The myths of ‘public trust’ and ‘affordable housing’ in speculative Mumbai https://questionofcities.org/the-myths-of-public-trust-and-affordable-housing-in-speculative-mumbai/ 

Some points in this article by Hussein.. 

On February 26, 2022, Bombay High Court the court said in the Bhiwani suo moto case, “encroachments on public land happen with impunity” and because slum policy confers a “premium illegality in favour of the encroachers, by granting them a windfall of State largesse…in the form of tenements”. This is nothing but “legalising encroachments on prime public lands,” making thereby a mockery of the “public trust doctrine”.

the same Bench,in the Lavas case, adopted a “judicial hands-off” approach.. since “the harm that interference at this belated stage would cause is likely to far outweigh the benefit” – and “public interest is not likely to be served by our interference”.
In 1986, for instance, the Hiranandani Group was leased 100 hectares of public land in Powai at the rate of one rupee per hectare to build ‘affordable housing’. ..Hearing a PIL in 2012 that highlighted the breach of conditions and demanded the cancellation of the lease, the Bombay High Court agreed that “gross violations” had been committed for the “aggrandizement of the developer alone”. Nevertheless, the charitable hand of the law prescribed no penalty for this ‘mockery of public trust’. Instead, it offered “corrective action” in the form of 3,100 new affordable units for “the public” on the remaining vacant land. Yet, 10 years after the judgment, even these crumbs refuse to fall from a pie that the real-estate giant has gleefully devoured.

Or take the famous case of the mill lands in Mumbai. For about 240 hectares of these lands in central Mumbai..If they were lease holders for purpose of manufacturing, the lands ought to have reverted to the State once the mills had turned defunct. The mill owners, who had almost no claim to the land, were offered one-third and took almost everything. The State, rather than exercise its protective duty, transformed properties meant for public use through legal alchemy into freehold property.

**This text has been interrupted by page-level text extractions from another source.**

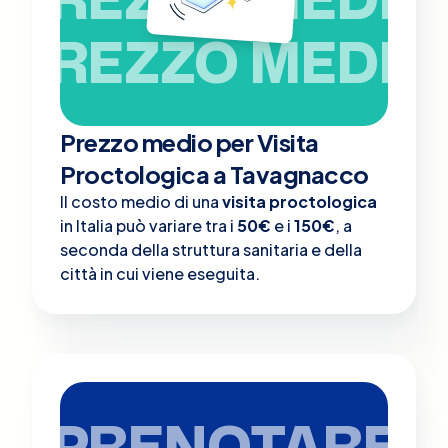
PREZZO MEDIO
Prezzo medio per Visita
Proctologica a Tavagnacco
Il costo medio di una
visita proctologica
in Italia può variare tra i
50€
e i
150€
, a
seconda della struttura sanitaria e della
città in cui viene eseguita.
PRENOTARE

Another case: the Bandra Kurla Complex (BKC), built by the Mumbai Metropolitan Region Development Authority (MMRDA) by filling up the marshes of the Mithi River against the advice of multiple expert committees and institutions. .. A recent report by a Supreme Court-appointed panel accurately characterised the MMRDA “the biggest encroacher” of the Mithi – an act that nevertheless continues to generate inordinate revenue for the authority.

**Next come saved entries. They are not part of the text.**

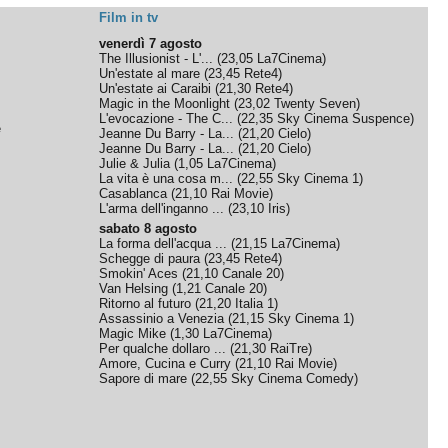
Film in tv
venerdì 7 agosto
The Illusionist - L'...
(
23,05
La7Cinema
)
Un'estate al mare
(
23,45
Rete4
)
Un'estate ai Caraibi
(
21,30
Rete4
)
Magic in the Moonlight
(
23,02
Twenty Seven
)
L'evocazione - The C...
(
22,35
Sky Cinema Suspence
)
e
Jeanne Du Barry - La...
(
21,20
Cielo
)
Jeanne Du Barry - La...
(
21,20
Cielo
)
Julie & Julia
(
1,05
La7Cinema
)
La vita è una cosa m...
(
22,55
Sky Cinema 1
)
Casablanca
(
21,10
Rai Movie
)
L'arma dell'inganno ...
(
23,10
Iris
)
sabato 8 agosto
La forma dell'acqua ...
(
21,15
La7Cinema
)
Schegge di paura
(
23,45
Rete4
)
Smokin' Aces
(
21,10
Canale 20
)
Van Helsing
(
1,21
Canale 20
)
Ritorno al futuro
(
21,20
Italia 1
)
Assassinio a Venezia
(
21,15
Sky Cinema 1
)
Magic Mike
(
1,30
La7Cinema
)
Per qualche dollaro ...
(
21,30
RaiTre
)
Amore, Cucina e Curry
(
21,10
Rai Movie
)
Sapore di mare
(
22,55
Sky Cinema Comedy
)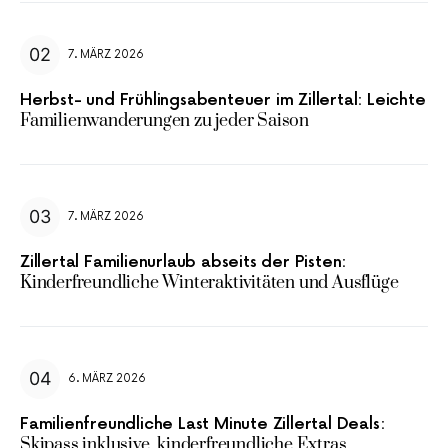
7. MÄRZ 2026
Herbst- und Frühlingsabenteuer im Zillertal: Leichte
Familienwanderungen zu jeder Saison
7. MÄRZ 2026
Zillertal Familienurlaub abseits der Pisten:
Kinderfreundliche Winteraktivitäten und Ausflüge
6. MÄRZ 2026
Familienfreundliche Last Minute Zillertal Deals:
Skipass inklusive, kinderfreundliche Extras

We could go on: Royal Palms in the Aarey forest, BDD Chawl redevelopment, BEST depots, Mahul PAP Colony, developments on ULCRA exempt lands – each of these and many others are but different illustrations of how Mumbai’s development story is premised on the routine breach of the ‘public trust doctrine’ to enrich the elite...
... Once upon a time, as a housing board, MHADA invested in public housing creation for the city. Later it adopted a Public-Private-Partnership (PPP) approach where it would take a share of private developer-led redevelopment in the form built-up area – adding to its stock of public housing units. An amendment to the planning rules now allows MHADA to forego housing units altogether and settle for cash. This means revenue for MHADA, but no public housing for the city.
The reason for the assault on actually existing affordable housing, very simply, is that residential capitalism in Mumbai constructs these lands as under-capitalised assets, and thereby seeks to transform them into commercially exploitable property.
... Slums exist because the city is unable to produce adequate housing that working people can afford – and consequently, if authorised alternatives to unauthorised housing are enlarged, slum dwellers may voluntarily move from their shanties into better quality housing. .. Indiscriminate eviction in fact may produce a drought of low-cost shelter, increasing their cost, worsening living conditions, and eventually lead to squatting elsewhere.
Slum areas have almost twice the average densities in Mumbai than non-slum areas; and therefore, any programme that seeks to densify slum settlements and shrink land area for low-income dwellers instead of increasing land supply runs contrary to spatial justice and social equity.